10 to 12 wing sections Oil for deep frying Your choice of coatings*
Deep fry frozen wing sections for 12 minutes; remove from oil and drain. Place in bowl with coating of choice; toss till well-coated. Arrange in single layer on broiler pan and place in cold oven. Set oven to 400F and set timer for 15 minutes. This is not to cook the wings; this will merely dry the coating so they won't be so messy to eat! Serve with celery sticks and bleu cheese dressing (or ranch- my preference) for dipping. Enjoy!
*Original hot wings: toss fried wings with Frank's Redhot Hot Sauce, and sprinkle with seasoned salt.
*BBQ wings: toss fried wings with your favorite LC barbecue sauce and sprinkle with garlic powder.
*Sweet mustard wings: toss fried wings with 3 Tbsp. SF pancake syrup and 6 Tbsp. yellow mustard. May add hot mustard powder for more "bite".
Saganaki (Flaming Cheese Appetizer)
1/2 lb Kasseri or Kefalotyri cheese 1/4 cup butter 1/2 cup wheat protein isolate 1/4 cup brandy, warmed for a few seconds in microwave 1/2 fresh lemon
Slice cheese about 1/3 to 1/2 inch thick, then cut into serving-size pieces. Dredge cheese in wheat protein isolate.
Melt butter. Cook cheese pieces in frying pan with butter. Do not burn; just lightly brown. (I used a non-stick pan for browning the cheese, then transferred to stainless steel for flaming & serving.)
Pour brandy over hot cheese. Ignite brandy. Douse flames with lemon juice. Serve hot.
4 servings.
Per Serving (excluding unknown items): 356 Calories; 30g Fat (79.6% calories from fat); 14g Protein; 3g Carbohydrate; trace Dietary Fiber; 88mg Cholesterol; 654mg Sodium.
Burgundy Mushrooms 1 1/2 cups butter 1 quart red wine (a medium-priced burgundy is best) 2 Tbsp.
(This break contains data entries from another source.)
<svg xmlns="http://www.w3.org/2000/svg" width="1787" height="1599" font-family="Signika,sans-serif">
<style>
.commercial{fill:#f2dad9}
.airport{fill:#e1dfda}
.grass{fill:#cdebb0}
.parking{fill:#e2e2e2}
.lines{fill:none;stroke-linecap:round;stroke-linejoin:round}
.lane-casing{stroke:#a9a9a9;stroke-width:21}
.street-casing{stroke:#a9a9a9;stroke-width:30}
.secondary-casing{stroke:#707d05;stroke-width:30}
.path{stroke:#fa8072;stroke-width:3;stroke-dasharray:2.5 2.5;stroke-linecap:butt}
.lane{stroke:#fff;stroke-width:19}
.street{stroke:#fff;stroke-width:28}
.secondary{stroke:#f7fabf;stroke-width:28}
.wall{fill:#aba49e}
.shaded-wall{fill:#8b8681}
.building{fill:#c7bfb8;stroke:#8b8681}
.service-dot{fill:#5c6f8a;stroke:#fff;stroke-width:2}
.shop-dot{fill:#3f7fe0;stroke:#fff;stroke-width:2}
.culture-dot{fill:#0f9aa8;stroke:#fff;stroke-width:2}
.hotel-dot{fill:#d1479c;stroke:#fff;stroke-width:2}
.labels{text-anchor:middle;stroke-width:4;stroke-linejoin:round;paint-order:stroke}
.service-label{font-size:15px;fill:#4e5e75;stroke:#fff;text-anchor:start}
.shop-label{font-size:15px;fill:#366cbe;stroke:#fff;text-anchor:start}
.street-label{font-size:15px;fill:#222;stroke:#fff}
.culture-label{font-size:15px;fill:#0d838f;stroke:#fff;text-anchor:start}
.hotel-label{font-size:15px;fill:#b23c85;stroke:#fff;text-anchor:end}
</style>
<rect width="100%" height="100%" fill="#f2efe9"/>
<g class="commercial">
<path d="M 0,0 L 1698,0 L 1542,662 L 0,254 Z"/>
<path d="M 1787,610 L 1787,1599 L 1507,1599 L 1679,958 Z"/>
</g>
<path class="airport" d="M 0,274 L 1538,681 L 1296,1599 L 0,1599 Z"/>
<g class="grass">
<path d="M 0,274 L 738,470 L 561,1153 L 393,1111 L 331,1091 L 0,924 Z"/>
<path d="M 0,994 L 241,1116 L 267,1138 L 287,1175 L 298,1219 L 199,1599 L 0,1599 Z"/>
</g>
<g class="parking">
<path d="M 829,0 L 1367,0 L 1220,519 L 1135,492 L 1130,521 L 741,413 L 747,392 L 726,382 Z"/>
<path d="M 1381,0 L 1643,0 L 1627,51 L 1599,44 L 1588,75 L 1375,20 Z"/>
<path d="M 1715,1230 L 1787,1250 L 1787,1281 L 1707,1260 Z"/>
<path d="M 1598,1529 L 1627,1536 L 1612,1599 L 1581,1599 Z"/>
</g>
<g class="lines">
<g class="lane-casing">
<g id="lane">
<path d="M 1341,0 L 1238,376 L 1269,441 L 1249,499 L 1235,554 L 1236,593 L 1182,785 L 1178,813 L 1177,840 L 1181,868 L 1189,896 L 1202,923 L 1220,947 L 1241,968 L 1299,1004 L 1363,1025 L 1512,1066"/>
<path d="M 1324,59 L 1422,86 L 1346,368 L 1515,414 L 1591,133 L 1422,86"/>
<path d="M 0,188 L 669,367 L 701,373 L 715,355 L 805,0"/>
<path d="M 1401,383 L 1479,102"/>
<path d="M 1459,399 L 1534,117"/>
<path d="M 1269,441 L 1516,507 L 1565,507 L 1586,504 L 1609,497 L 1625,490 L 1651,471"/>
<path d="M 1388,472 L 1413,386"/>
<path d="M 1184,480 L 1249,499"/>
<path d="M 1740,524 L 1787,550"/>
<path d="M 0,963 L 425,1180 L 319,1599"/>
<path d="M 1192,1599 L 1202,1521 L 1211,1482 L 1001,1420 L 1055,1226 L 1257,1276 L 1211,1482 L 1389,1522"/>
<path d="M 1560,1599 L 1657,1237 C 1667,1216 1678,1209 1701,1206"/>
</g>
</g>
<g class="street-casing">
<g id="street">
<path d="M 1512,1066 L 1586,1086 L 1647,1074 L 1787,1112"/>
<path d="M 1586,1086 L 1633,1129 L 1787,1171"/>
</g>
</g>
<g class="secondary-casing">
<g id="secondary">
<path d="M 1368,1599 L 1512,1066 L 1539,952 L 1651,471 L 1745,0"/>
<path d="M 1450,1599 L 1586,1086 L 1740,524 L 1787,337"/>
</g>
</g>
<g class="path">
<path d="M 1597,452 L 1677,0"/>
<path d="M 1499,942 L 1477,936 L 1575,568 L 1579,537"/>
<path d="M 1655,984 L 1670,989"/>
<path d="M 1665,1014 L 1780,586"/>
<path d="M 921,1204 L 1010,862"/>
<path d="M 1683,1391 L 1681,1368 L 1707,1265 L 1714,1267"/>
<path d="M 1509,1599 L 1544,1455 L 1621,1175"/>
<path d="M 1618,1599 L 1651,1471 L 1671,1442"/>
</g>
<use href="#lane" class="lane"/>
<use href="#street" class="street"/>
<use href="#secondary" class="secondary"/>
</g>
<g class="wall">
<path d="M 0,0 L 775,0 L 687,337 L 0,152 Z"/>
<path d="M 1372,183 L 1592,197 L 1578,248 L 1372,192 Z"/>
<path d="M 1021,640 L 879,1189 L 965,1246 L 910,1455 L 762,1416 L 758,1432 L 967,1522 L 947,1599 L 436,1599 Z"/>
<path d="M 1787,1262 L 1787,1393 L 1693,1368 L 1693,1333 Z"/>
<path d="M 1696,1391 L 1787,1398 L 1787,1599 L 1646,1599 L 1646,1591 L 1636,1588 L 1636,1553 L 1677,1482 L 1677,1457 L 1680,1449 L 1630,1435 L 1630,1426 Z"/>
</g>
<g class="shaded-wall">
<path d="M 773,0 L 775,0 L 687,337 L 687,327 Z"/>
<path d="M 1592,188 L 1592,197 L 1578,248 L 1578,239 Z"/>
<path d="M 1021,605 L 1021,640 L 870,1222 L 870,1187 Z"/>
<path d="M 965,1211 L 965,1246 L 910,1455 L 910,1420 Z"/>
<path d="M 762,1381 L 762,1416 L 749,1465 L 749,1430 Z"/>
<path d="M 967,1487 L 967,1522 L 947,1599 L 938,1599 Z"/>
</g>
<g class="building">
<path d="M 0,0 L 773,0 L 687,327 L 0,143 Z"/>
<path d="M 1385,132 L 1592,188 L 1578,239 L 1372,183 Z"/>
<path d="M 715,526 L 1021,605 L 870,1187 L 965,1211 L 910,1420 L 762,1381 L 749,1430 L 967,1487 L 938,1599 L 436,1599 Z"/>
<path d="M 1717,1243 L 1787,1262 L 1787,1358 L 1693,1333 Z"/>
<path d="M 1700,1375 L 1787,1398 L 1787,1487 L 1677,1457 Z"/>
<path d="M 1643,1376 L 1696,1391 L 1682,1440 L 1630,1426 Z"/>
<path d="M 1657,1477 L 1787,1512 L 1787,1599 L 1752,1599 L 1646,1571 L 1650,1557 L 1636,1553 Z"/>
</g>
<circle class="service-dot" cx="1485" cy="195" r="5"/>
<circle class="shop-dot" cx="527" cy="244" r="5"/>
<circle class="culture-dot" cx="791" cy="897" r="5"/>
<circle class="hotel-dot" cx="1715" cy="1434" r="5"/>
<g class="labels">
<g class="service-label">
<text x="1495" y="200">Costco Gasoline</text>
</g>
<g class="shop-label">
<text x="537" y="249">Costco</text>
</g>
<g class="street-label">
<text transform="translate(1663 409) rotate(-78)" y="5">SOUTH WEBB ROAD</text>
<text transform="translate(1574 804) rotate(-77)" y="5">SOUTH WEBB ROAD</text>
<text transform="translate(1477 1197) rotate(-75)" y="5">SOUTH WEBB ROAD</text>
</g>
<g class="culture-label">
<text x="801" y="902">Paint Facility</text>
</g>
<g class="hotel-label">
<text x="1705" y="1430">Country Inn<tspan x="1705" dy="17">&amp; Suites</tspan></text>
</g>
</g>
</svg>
Worcestershire sauce 1 tsp. dill seed 1 tsp. pepper 1 tsp. garlic powder 2 cups boiling water 3 beef bouillon cubes 3 chicken bouillon cubes 4 lbs. fresh mushrooms salt
In a large Dutch oven, combine butter, wine, Worcestershire, dill, pepper, garlic, water and bouillon; bring to a boil.
Clean mushrooms with a damp paper towel and trim ends of stems. Add mushrooms to liquid and reduce heat to simmer. Cover and cook 5 to 6 hours. Remove lid and cook 4 more hours. When ready, liquid should just cover mushrooms. Salt to taste. Serve hot.
12 to 16 servings
Per Serving- based on 16 servings- (excluding unknown items): 229 Calories; 18g Fat (80.3% calories from fat); 3g Protein; 7g Carbohydrate; 1g Dietary Fiber; 47mg Cholesterol; 492mg Sodium.
(This includes ALL the ingredients; you actually only eat the mushrooms, and they DO absorb some of the cooking liquid, but I think this count is a bit on the high side.)